3M is trading at a roughly 13% premium to its historical average. In other words, the stock is currently trading more than 110% above our estimate of fair value.
This doesn’t make the stock extremely overvalued, but this does limit gains made from expansion of the P/E multiple. Shareholders would see total annual returns reduced by 2.4% per year if the stock reverted to its average valuation by 2024.
Owners of 3M stock can also see returns from earnings growth and dividends. 3M has experienced earnings-per-share growth of 6.4% over the last decade. A combination of organic growth and share repurchases should allow the company to see this level of growth in future years.
A breakdown of potential returns through 2024 is as follows:
- 6.4% organic EPS growth
- 2.4% multiple reversion
- 2.8% dividend yield
Through earnings growth and dividends, partially offset by a declining valuation multiple, we estimate that 3M can generate a total annual return of 6.8% through 2024. This is a modest expected rate of return, and does not result in a buy recommendation at this time.

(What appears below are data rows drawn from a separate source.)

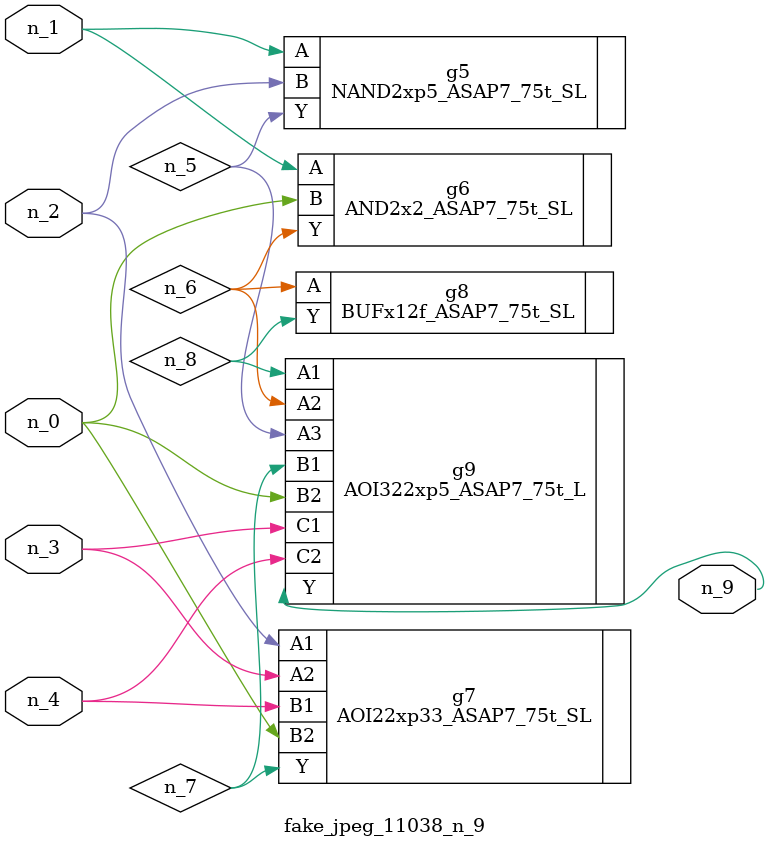
<source format=v>
module fake_jpeg_11038_n_9 (n_3, n_2, n_1, n_0, n_4, n_9);

input n_3;
input n_2;
input n_1;
input n_0;
input n_4;

output n_9;

wire n_8;
wire n_6;
wire n_5;
wire n_7;

NAND2xp5_ASAP7_75t_SL g5 ( 
.A(n_1),
.B(n_2),
.Y(n_5)
);

AND2x2_ASAP7_75t_SL g6 ( 
.A(n_1),
.B(n_0),
.Y(n_6)
);

AOI22xp33_ASAP7_75t_SL g7 ( 
.A1(n_2),
.A2(n_3),
.B1(n_4),
.B2(n_0),
.Y(n_7)
);

BUFx12f_ASAP7_75t_SL g8 ( 
.A(n_6),
.Y(n_8)
);

AOI322xp5_ASAP7_75t_L g9 ( 
.A1(n_8),
.A2(n_6),
.A3(n_5),
.B1(n_7),
.B2(n_0),
.C1(n_3),
.C2(n_4),
.Y(n_9)
);


endmodule
</source>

3M remains a high-quality business, and is likely to continue raising its dividend each year. There are very few companies that can match the company history of dividend growth. 3M has raised its dividend for 60 consecutive years, and will likely continue to increase the dividend each year for many years to come.
However, the current valuation, though not extreme, reduces total return possibilities. 3M remains a strong holding for dividend growth. That said, investors looking to add 3M to their portfolio are encouraged to wait for a pullback in the share price, for a lower stock valuation and higher dividend yield.